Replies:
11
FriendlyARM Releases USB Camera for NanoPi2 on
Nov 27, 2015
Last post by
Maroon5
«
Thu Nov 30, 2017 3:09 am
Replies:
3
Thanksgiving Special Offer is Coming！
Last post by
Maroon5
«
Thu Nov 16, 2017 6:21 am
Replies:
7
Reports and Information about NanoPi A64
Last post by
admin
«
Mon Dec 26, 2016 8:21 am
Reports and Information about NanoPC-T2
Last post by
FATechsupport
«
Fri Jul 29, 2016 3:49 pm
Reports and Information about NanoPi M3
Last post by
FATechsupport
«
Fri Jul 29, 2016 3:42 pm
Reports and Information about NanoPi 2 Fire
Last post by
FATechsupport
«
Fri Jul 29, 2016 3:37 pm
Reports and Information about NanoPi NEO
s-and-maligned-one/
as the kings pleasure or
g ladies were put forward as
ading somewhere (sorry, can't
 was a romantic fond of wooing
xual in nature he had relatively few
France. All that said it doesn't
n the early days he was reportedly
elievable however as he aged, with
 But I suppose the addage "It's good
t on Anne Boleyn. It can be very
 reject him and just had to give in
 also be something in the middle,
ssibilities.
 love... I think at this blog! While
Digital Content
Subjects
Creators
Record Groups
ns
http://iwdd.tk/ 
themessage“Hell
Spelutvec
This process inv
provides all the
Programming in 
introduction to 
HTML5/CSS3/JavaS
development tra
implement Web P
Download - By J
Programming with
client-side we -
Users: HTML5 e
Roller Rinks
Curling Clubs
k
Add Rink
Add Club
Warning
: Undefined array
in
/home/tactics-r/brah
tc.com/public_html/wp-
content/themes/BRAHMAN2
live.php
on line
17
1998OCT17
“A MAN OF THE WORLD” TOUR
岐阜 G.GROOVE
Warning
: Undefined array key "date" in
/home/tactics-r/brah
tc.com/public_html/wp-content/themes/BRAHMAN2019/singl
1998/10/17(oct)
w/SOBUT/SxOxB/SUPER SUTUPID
|---|
▶ **Exercise requirements**: Line count for "about": give the number of lines in the data above that include it, and nothing else.

▶ **Response**: 5